Alzheimer's disease (AD) is a major neurodegenerative disorder characterized by progressive cognitive decline. Among various experimental models, scopolamine-induced amnesia is widely used to mimic memory dysfunction. Pioglitazone (PG), a thiazolidinedione derivative, has recently demonstrated neuroprotective potential in neurodegenerative conditions. This study aimed to evaluate the potential benefits of PG in mitigating scopolamine-induced cholinergic dysfunction and the associated memory and learning deficits in male Wistar rats. Fifty male Wistar rats were randomly assigned to five groups: (1) Control, (2) Scopolamine, and (3-5) three treatment groups receiving daily injections of PG at doses of 20, 40, or 60 mg/kg for three weeks in addition to scopolamine administration. Cognitive impairment was induced using scopolamine in all groups except the control. Cognitive function was assessed using the Morris water maze (MWM) and passive avoidance (PA) tests. Biochemical analyses were conducted to measure malondialdehyde (MDA), superoxide dismutase (SOD), total thiol levels, and acetylcholinesterase (AChE) activity in the cortex and hippocampus.

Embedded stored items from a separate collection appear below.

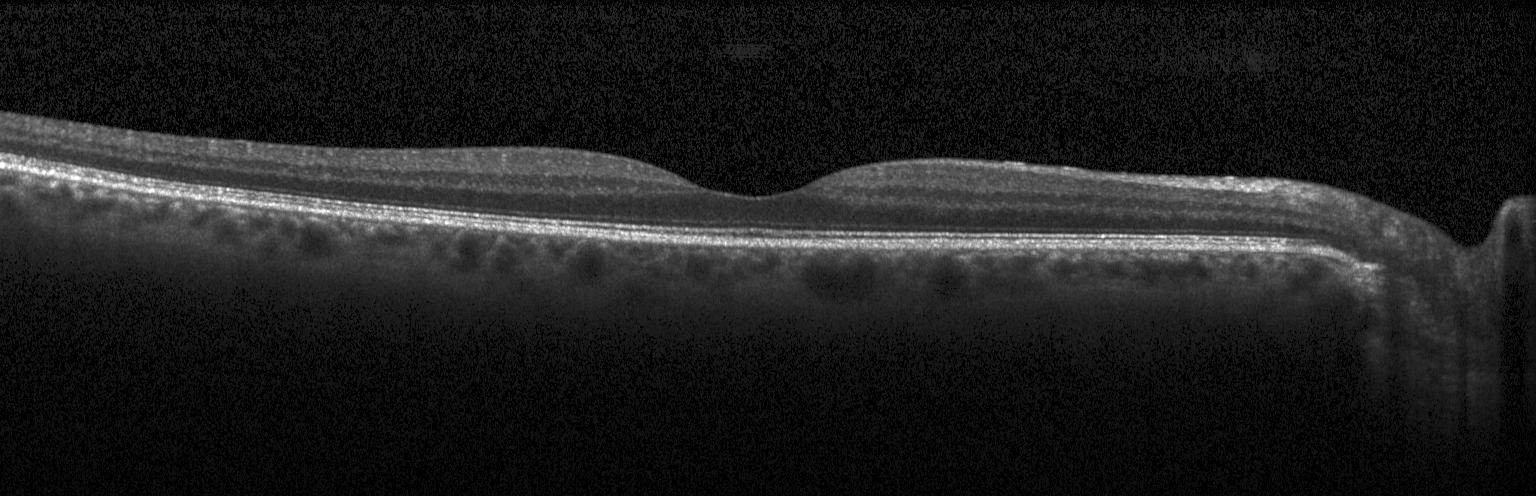

Macular scan · Heidelberg Spectralis OCT system · optical coherence tomography B-scan · spectral-domain optical coherence tomography — No choroidal neovascularization, diabetic macular edema, or drusen.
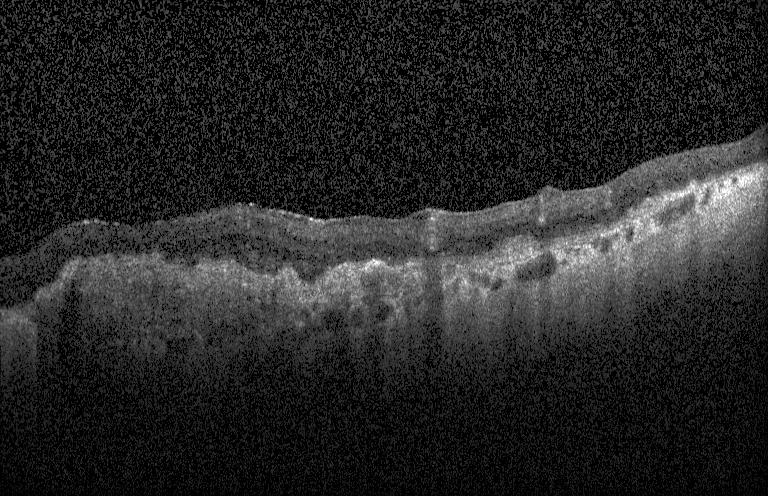
This B-scan demonstrates a choroidal neovascular membrane.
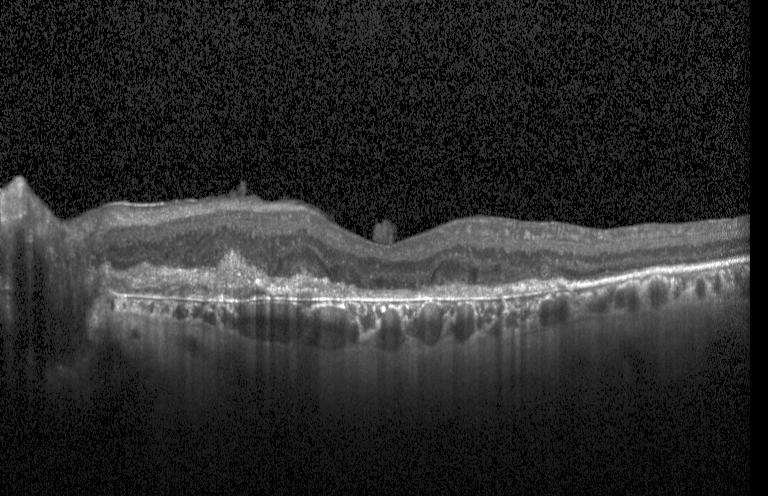 Optical coherence tomography scan. Diagnosis: choroidal neovascularization.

Additionally, mRNA expression levels of inflammatory markers (TNF-α, IL-1β, IL-6) were evaluated in the hippocampus. Scopolamine induced cognitive impairment, increased MDA levels and AChE activity, decreased SOD activity and thiol levels, and elevated mRNA expression of inflammatory cytokines. PG significantly reversed these effects by enhancing performance in the MWM and PA tests, reducing MDA levels and AChE activity, and increasing SOD activity and total thiol concentration. Additionally, PG downregulated TNF-α, IL-1β, and IL-6 expression in brain tissue. The present behavioral and neurochemical findings suggest that PG ameliorates scopolamine-induced memory impairment by reducing oxidative stress and neuroinflammation while enhancing cholinergic function.